Sixteen-year-old Degsy is roughing it on the snowy freezing streets of London with no one for company but Sadface, the three-legged dog he saved from the bins. He’s spent his whole life in and out of jail, rising to power as the gaffer, dealing with cracking skulls, but he always looks after his own and those who can’t look after themselves. He learnt that from Gladys – the little old lady whose life he saved when he was a kid – and from his violent, drug-addicted mum, who showed him exactly what it feels like to be powerless and alone.
He was cut from her belly, kicking and screaming, in a prison cell and spent his first four years there in hell. It was tough – he has the scars to prove it – but he has no idea how tough until he finds her diary: The Devil’s Book. Her cheerful boasts of violence, humiliation and torture leave him breathless. Then her evil scrawl gets darker still, and sexual, and just as he is about to discover the full horror of his childhood, he finds that the pages he needs to read are missing.
But he must look forward now. He’s determined to keep his nose clean. He can’t go back to prison, not again. He wants to make a better life for himself. And he wants to help others, too: kids in gangs, like he was, the homeless, the elderly, like Gladys – he can’t bear the thought of them getting beaten up or feeling like prisoners in their own homes. He has a vision. He wants to turn an abandoned school and hospital into a housing project for young people – Unit 16-21. It will cost millions of pounds, and he can’t even afford a bag of crisps, but it’s a dream that keeps him warm at night (along with hooch, weed and the pills that the vet gave him for Sadface’s injuries).
He wants to change the world … but the world has other ideas. See, he takes on a final job to score a little cash – dumping a scooter for the TWC, a gang with a reputation for violence and connections to a mysterious crime lord with eyes, ears and guns on every corner: MR-K. It turns out the scooter was used to mow down a copper, and members of the TWC take photos of him dumping it. Now he’s just waiting to be arrested for a crime he didn’t commit.
And then there’re the kids to worry about: more and more missing kid posters are pasted all over London, and when his mate, Dipper, goes missing, he knows that it’s a problem he can’t ignore.

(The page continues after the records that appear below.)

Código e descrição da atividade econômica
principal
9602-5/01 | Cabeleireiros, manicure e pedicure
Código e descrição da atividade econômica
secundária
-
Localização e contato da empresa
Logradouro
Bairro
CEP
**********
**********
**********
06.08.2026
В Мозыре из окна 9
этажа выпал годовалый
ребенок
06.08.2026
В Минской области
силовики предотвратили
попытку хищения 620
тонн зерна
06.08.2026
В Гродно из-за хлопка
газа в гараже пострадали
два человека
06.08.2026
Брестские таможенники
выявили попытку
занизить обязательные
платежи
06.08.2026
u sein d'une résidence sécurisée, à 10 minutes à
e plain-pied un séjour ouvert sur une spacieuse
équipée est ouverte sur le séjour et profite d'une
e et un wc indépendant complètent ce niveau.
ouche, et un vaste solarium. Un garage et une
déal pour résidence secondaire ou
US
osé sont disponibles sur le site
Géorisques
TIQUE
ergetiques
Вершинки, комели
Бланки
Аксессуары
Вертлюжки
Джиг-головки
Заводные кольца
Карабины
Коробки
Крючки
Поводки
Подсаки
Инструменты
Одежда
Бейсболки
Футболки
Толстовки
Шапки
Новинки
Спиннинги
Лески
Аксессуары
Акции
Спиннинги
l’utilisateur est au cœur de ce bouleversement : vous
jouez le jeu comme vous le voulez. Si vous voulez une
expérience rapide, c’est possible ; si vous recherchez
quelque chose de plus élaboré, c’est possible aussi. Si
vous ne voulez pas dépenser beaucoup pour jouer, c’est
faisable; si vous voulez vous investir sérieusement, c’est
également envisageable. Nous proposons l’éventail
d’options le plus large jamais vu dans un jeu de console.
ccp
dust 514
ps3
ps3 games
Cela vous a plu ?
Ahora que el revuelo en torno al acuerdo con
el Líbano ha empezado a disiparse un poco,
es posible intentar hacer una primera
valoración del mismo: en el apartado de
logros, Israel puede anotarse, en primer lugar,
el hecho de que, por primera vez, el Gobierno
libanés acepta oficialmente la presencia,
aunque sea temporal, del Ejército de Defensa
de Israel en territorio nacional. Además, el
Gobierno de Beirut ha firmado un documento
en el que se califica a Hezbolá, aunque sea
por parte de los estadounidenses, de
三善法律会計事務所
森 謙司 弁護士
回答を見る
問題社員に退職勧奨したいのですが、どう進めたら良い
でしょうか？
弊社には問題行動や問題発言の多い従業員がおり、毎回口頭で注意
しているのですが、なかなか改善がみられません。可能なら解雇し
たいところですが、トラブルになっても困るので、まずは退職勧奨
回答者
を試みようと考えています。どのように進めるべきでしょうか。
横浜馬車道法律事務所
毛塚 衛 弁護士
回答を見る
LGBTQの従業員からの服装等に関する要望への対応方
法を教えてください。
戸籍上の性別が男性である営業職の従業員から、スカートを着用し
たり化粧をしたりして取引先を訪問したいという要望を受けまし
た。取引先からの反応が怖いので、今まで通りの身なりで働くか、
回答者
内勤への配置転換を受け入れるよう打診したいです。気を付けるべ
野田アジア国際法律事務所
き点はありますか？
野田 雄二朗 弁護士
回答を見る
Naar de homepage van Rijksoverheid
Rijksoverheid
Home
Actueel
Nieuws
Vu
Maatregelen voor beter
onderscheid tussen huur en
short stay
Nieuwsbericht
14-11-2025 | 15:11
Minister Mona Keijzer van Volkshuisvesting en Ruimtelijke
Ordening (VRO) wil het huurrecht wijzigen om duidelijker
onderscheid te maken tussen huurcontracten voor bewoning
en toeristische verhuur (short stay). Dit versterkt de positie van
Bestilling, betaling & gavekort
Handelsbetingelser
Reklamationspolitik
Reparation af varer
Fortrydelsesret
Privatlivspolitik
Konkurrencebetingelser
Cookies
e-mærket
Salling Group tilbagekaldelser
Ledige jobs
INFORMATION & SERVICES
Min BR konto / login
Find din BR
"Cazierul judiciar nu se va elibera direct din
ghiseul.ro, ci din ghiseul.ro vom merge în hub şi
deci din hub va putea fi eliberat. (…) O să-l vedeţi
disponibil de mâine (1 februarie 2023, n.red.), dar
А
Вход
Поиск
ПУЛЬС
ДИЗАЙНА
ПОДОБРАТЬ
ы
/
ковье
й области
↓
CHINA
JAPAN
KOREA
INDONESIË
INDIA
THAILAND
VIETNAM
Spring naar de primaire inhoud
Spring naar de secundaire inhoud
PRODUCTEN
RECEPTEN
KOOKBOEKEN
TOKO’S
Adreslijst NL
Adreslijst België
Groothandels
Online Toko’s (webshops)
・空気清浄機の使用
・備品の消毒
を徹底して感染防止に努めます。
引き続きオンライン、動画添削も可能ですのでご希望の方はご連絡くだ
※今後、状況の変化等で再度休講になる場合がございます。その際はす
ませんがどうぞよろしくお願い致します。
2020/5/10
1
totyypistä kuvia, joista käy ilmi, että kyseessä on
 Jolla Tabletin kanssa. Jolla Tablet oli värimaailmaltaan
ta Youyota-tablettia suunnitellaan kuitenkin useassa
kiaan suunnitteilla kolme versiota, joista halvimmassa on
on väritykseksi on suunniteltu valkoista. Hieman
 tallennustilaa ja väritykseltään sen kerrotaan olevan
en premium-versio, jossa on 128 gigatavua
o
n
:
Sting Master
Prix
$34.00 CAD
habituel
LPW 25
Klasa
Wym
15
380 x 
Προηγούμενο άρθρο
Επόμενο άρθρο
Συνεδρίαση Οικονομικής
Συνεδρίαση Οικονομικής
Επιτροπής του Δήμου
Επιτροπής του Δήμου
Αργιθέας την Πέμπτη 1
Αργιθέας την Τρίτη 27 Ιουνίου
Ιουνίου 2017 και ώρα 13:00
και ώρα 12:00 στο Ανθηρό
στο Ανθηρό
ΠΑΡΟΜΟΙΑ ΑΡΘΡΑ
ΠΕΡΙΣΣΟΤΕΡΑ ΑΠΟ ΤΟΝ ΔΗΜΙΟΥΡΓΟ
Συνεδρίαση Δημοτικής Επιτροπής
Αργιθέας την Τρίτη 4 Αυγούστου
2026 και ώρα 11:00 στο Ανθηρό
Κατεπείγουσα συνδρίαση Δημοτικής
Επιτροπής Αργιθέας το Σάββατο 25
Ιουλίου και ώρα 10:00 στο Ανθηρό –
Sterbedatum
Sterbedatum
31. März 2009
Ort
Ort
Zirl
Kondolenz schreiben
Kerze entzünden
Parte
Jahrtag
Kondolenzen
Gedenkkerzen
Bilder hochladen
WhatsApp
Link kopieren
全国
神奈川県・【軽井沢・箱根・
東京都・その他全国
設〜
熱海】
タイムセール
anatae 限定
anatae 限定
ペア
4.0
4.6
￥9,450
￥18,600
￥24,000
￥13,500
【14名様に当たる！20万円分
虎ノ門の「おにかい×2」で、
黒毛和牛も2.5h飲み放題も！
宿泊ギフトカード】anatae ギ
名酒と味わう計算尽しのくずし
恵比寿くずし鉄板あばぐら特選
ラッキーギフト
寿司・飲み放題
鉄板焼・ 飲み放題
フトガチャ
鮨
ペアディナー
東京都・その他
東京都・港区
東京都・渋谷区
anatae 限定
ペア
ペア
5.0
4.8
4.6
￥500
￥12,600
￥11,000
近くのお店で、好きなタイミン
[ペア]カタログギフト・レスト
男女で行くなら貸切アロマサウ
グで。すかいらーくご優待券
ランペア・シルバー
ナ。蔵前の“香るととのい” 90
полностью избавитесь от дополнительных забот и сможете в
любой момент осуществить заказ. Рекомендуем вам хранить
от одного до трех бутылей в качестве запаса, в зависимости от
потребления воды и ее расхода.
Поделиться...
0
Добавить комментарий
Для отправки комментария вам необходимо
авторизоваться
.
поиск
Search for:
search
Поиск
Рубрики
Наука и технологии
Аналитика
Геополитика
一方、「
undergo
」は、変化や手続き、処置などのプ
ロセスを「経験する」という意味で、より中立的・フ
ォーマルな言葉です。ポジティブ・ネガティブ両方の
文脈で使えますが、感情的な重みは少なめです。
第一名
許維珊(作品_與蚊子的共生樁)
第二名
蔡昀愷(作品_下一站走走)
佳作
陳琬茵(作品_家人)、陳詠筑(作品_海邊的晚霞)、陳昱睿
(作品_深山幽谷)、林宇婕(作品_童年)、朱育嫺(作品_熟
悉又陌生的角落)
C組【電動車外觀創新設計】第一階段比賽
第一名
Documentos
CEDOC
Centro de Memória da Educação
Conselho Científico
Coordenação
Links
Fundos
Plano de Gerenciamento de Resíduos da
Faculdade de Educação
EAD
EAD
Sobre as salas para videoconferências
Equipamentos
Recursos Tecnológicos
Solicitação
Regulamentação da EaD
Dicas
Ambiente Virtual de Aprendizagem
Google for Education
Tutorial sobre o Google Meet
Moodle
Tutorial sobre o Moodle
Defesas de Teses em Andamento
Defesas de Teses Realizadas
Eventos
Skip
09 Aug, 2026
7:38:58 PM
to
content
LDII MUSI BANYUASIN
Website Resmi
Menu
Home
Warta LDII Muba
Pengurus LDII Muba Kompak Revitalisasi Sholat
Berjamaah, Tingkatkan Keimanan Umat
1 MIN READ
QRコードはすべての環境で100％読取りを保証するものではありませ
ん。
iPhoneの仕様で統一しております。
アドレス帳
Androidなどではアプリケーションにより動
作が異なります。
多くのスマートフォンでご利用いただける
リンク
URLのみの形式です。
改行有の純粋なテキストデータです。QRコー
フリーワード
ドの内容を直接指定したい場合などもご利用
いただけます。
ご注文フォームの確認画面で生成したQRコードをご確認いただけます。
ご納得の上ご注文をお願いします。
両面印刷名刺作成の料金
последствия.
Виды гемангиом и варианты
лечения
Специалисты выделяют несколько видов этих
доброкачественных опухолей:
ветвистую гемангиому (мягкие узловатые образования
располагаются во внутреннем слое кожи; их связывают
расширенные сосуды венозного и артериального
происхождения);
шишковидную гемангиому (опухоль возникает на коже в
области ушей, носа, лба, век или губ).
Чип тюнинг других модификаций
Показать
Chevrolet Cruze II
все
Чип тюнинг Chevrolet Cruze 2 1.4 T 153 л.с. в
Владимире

As Degsy searches for the truth about his past, the whereabouts of the missing children and a better way of life, losing the game of cat and mouse with street predators and the police, he is slowly drawn back into a world of trouble that he will be lucky to escape with his life intact. But Degsy’s is a story of transformation and redemption, of strength and hope, of holding onto an impossible dream and watching it become a reality…no matter what the cost.
“Any parent can keep their child away from trouble,” explains the author. “My book is a great starting point for them, sharing a vivid and relatable urban story that any young person will see themselves reflected in. I stand by my belief that every young person can achieve great things and that their starting hand in life isn’t a roadmap for how they must live.”
Continuing, “My own life has been enriched by the community projects I’ve been involved in and I’ve seen, time and time again, how positive influence can save any young person from the shackles of their deprived childhood. Fiction is a wonderful vehicle for affecting change, and I hope this book can save thousands of lives and empower readers to seek a better future.”
‘Degsy Hay – A Juvenile Redeemed’ is available now: https://amzn.to/2FjvAXF.
About the author, in his own words:
Having spent most of my early childhood growing up on one of the worse deprived council estates in South East London, joining gangs had become a trend for many. We didn’t carry knives or guns though, we just used our fist and shook hands after a good scrap.
I urge all young people out there thinking of carrying knives to hand them over to the police. On top of my ordinary day job, I have used my personal experiences gained from the last 30 years developing many community development and crime prevention programs where many have paid for itself.
The most successful so far was the HAY PROMOTERS which can be seen on: www.dhconsulting.me.UK
My goal is to establish a similar programme in and around the many communities up and down the UK with the help and support of those local government agencies, police and local businesses.